EXTRACTED TEXT —
=== Begin Enclosure ===

Christopher P. Stephens, Bookman

Chris Stephens has been a book dealer since 1965 - earlier if you count childhood buying and selling.

Stephens has sold major collections to university libraries all over the world. He has operated appealing bookstores in Mt. Carroll, Illinois, Hastings on Hudson, NY and several in NYC, NY. He is a wholesale dealer to other bookstores all over the world.

Chris loves books.

Stephens now maintains a lively internet operation out of his new home in Scranton, PA.


Thursday, April 2, 2009

J.K. Gill's Bookstores

summer 1945

Mary Lou Hershey and a friend are pictured here on the rooftop of J.K. Gill's Bookstore in Portland, Oregon. I doubt they were supposed to be there. The store was 10 floors high and there aren't any guardrails. And look at their expressions. Mary Lou in particular (on the left) looks as if she knows full well that the roof is off limits to employees.
J.K. Gill's closed the last of its stores in the 1990s. They'd been selling books and stationary and art supplies for more than 100 years.
In the 1950s J.K. Gill's was a fine old bookstore in downtown Portland. The first 2 or 3 floors were retail floors where they carried a comprehensive stock across all publishing companies. The upper floors were dedicated to the J.K. Gill's publishing and wholesale division. On one of the highest floors books were packed and then sent down a twisting shoot, very much like a sliding board, to several floors below where they were shipped out. I imagined myself on that terrifying ride down the book slide - out of the lit packing area through several unlit lower floors, gathering speed in the dark as I went. I imagined it so much that I almost think I really did go down - or worse, my little brothers did.
Edith Bristol ran the Children's Book department at J.K. Gill's. She had good posture and wore suits. She pulled her hair back. If she wasn't twinkling, she could look a little austere.

=== End Enclosure ===

(Recorded data)

=== Begin Enclosure ===

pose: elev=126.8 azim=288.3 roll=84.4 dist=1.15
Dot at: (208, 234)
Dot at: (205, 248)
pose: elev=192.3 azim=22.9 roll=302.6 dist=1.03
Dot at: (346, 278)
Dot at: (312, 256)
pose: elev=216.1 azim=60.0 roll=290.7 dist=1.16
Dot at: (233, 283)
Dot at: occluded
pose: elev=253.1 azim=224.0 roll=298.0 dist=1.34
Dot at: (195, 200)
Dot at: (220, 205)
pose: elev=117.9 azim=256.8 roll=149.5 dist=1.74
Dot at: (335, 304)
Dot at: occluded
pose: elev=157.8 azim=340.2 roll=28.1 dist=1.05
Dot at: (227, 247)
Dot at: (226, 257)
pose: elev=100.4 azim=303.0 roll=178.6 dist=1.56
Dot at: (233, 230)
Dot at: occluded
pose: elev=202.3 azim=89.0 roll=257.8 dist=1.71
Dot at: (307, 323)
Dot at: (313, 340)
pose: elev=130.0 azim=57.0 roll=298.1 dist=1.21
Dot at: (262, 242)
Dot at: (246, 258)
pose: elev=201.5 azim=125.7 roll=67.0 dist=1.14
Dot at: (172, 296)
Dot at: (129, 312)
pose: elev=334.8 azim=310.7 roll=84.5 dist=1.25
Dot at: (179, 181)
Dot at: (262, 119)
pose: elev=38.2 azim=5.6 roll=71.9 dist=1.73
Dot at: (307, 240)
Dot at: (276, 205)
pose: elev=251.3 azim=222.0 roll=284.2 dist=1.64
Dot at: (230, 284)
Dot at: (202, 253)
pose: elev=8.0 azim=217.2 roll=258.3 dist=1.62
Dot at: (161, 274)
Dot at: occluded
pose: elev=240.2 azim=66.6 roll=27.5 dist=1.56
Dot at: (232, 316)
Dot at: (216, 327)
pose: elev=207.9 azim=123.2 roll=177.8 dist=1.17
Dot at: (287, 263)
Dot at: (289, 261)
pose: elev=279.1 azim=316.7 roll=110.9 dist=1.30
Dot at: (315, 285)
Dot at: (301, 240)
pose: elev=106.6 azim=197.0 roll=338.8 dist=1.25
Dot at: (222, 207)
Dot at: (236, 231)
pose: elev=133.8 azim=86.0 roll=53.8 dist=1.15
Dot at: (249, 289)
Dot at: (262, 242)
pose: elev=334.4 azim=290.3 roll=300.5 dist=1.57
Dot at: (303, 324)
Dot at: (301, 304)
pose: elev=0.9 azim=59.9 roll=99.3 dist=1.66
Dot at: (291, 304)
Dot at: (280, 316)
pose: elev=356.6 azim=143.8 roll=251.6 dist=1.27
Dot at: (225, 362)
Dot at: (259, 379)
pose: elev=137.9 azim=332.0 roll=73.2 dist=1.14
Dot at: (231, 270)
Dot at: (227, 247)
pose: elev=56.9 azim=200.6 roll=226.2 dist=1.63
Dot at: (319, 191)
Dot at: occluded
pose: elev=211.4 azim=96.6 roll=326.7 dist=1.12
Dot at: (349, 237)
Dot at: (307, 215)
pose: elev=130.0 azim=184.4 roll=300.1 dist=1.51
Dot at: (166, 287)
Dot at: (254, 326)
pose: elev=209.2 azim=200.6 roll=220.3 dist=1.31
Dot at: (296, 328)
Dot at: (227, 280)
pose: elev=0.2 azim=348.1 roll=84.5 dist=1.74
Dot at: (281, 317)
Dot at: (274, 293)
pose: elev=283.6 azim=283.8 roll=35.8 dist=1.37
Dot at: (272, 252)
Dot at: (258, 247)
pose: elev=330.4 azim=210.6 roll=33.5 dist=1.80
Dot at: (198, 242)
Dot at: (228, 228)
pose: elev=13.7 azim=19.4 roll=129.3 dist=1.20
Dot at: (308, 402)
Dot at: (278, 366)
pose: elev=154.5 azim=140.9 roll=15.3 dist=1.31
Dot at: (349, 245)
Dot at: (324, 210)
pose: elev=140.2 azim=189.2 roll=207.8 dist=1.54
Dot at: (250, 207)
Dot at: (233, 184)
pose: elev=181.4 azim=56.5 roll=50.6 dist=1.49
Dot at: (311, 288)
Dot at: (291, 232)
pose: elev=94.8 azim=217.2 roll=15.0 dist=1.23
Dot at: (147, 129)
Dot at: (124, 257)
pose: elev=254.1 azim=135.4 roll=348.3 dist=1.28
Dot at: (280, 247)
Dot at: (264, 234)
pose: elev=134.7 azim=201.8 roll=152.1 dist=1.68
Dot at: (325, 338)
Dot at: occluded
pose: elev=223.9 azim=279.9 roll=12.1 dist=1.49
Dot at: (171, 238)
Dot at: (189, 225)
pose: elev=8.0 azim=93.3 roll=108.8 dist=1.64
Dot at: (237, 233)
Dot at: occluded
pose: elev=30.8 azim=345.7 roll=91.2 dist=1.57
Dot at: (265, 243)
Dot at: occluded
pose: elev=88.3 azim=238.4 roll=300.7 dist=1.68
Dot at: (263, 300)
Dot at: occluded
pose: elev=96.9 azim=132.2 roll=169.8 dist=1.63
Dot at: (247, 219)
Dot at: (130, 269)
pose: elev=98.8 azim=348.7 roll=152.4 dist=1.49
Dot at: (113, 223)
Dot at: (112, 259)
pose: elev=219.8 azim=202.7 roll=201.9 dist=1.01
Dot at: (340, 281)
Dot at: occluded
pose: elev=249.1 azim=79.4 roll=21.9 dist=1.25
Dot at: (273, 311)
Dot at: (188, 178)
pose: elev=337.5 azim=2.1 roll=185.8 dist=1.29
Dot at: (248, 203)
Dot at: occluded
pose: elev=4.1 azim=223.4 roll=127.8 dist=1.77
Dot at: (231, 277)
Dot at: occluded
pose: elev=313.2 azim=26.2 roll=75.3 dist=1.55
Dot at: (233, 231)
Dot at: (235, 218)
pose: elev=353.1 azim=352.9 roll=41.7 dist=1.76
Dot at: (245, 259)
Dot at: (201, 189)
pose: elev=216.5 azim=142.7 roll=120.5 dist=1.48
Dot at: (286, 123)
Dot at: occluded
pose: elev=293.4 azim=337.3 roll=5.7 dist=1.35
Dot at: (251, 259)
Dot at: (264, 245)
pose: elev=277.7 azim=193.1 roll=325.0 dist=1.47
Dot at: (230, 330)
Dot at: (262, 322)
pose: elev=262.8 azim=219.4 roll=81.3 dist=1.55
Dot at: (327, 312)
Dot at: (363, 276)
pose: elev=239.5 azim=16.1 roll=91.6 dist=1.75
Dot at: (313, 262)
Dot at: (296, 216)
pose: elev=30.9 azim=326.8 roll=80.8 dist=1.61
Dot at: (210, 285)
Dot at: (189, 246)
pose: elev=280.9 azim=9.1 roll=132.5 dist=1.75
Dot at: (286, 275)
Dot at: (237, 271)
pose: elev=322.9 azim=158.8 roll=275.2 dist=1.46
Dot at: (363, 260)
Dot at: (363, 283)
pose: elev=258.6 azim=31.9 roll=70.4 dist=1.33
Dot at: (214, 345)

=== End Enclosure ===

WHAT YOU NEED TO DO —
**A)** In what city does the Christopher P. Stephens page say he now runs his internet operation?
**B)** Edit the Christopher P. Stephens page from "Stephens now maintains" up to and including "than 100 years.", putting "railings" wherever "guardrails" appears.

ANSWERS TO THIS EXERCISE —
**A)** Scranton, PA.

**B)**
Stephens now maintains a lively internet operation out of his new home in Scranton, PA.


Thursday, April 2, 2009

J.K. Gill's Bookstores

summer 1945

Mary Lou Hershey and a friend are pictured here on the rooftop of J.K. Gill's Bookstore in Portland, Oregon. I doubt they were supposed to be there. The store was 10 floors high and there aren't any railings. And look at their expressions. Mary Lou in particular (on the left) looks as if she knows full well that the roof is off limits to employees.
J.K. Gill's closed the last of its stores in the 1990s. They'd been selling books and stationary and art supplies for more than 100 years.